### Input material
■ ■ ■ ■ ■

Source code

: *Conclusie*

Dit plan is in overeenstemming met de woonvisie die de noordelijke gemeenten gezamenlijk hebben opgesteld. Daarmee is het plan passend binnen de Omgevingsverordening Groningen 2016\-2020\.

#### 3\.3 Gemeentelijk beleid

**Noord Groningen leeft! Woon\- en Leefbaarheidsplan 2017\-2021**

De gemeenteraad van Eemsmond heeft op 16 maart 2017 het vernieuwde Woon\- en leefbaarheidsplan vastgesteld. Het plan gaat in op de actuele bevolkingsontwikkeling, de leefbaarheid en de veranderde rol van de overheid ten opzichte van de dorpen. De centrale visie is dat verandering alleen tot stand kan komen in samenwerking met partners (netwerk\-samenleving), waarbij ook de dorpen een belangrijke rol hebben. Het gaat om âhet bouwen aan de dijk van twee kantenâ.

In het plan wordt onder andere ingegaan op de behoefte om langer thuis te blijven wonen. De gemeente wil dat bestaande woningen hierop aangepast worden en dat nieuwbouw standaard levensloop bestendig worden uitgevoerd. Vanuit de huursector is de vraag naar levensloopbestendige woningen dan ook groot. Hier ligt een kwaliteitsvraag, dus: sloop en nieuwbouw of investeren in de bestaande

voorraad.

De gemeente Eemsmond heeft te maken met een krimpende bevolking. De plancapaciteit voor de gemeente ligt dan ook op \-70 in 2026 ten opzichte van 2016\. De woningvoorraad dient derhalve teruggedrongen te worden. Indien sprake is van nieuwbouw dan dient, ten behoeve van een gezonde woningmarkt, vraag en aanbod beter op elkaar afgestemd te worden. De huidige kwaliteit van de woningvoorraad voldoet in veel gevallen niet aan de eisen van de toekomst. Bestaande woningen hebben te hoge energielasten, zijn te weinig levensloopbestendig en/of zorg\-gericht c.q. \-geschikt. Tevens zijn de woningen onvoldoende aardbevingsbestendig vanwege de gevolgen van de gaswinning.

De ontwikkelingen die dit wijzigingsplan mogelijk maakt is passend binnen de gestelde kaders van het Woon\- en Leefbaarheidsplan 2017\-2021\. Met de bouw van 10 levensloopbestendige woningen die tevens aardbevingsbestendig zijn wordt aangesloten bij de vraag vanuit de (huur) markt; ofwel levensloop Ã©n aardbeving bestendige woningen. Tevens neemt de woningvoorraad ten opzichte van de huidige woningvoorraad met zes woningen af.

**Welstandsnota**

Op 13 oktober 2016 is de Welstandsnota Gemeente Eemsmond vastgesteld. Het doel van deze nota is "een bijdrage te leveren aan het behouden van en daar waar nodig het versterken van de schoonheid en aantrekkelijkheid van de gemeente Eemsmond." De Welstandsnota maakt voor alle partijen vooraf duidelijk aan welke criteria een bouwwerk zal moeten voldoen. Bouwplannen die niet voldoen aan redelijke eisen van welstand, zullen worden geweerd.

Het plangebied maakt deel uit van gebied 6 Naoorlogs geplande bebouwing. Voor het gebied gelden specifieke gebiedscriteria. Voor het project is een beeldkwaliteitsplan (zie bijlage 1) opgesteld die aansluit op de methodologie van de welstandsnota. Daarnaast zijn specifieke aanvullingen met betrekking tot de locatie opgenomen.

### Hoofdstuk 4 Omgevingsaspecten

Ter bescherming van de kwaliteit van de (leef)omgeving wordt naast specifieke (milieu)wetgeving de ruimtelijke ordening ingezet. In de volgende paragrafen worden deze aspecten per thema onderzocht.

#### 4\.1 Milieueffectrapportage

■ ■ ■ ■ ■

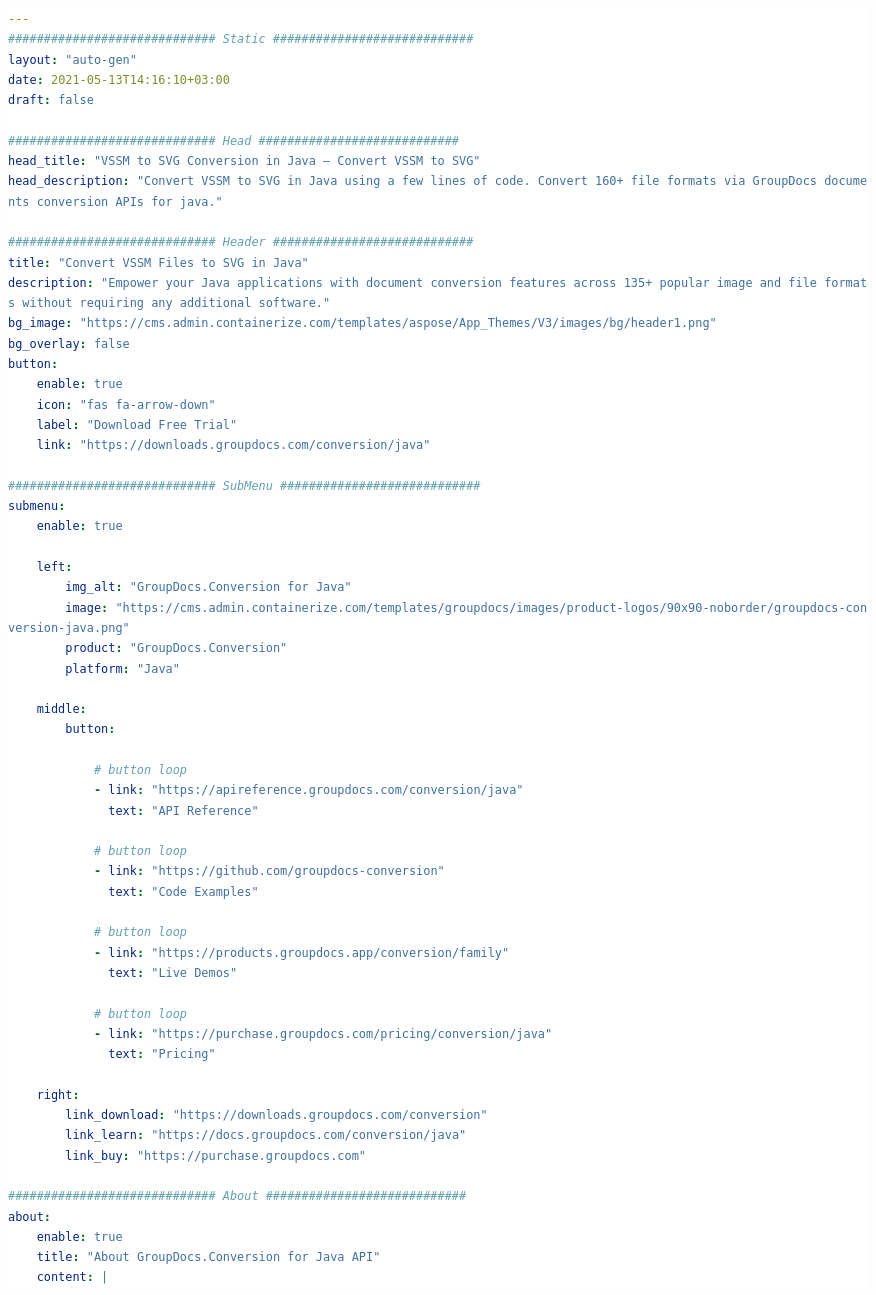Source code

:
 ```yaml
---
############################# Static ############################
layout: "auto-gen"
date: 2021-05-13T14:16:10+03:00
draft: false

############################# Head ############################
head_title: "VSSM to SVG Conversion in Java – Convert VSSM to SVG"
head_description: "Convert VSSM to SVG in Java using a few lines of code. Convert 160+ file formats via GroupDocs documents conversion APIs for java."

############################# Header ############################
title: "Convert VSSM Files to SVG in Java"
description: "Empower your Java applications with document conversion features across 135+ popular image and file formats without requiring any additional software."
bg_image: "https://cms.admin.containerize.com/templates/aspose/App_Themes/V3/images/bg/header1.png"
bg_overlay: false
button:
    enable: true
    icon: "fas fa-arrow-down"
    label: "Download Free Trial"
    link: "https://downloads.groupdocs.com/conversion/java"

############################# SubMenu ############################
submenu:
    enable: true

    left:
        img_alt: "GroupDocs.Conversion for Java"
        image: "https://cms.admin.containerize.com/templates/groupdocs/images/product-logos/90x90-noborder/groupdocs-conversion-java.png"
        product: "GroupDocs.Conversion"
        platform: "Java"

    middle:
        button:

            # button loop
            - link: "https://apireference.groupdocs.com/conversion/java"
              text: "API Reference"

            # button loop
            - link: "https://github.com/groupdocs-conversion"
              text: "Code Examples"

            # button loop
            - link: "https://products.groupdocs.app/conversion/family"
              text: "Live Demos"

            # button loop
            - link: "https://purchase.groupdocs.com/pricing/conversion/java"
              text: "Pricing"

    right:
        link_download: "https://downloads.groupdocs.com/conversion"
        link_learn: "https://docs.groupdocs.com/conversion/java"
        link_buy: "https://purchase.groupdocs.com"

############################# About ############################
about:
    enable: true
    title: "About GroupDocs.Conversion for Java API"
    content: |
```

■ ■ ■ ■ ■

### Work order
For each line above that carries the word "ligt", copy it out.

### The completed task
In het plan wordt onder andere ingegaan op de behoefte om langer thuis te blijven wonen. De gemeente wil dat bestaande woningen hierop aangepast worden en dat nieuwbouw standaard levensloop bestendig worden uitgevoerd. Vanuit de huursector is de vraag naar levensloopbestendige woningen dan ook groot. Hier ligt een kwaliteitsvraag, dus: sloop en nieuwbouw of investeren in de bestaande
De gemeente Eemsmond heeft te maken met een krimpende bevolking. De plancapaciteit voor de gemeente ligt dan ook op \-70 in 2026 ten opzichte van 2016\. De woningvoorraad dient derhalve teruggedrongen te worden. Indien sprake is van nieuwbouw dan dient, ten behoeve van een gezonde woningmarkt, vraag en aanbod beter op elkaar afgestemd te worden. De huidige kwaliteit van de woningvoorraad voldoet in veel gevallen niet aan de eisen van de toekomst. Bestaande woningen hebben te hoge energielasten, zijn te weinig levensloopbestendig en/of zorg\-gericht c.q. \-geschikt. Tevens zijn de woningen onvoldoende aardbevingsbestendig vanwege de gevolgen van de gaswinning.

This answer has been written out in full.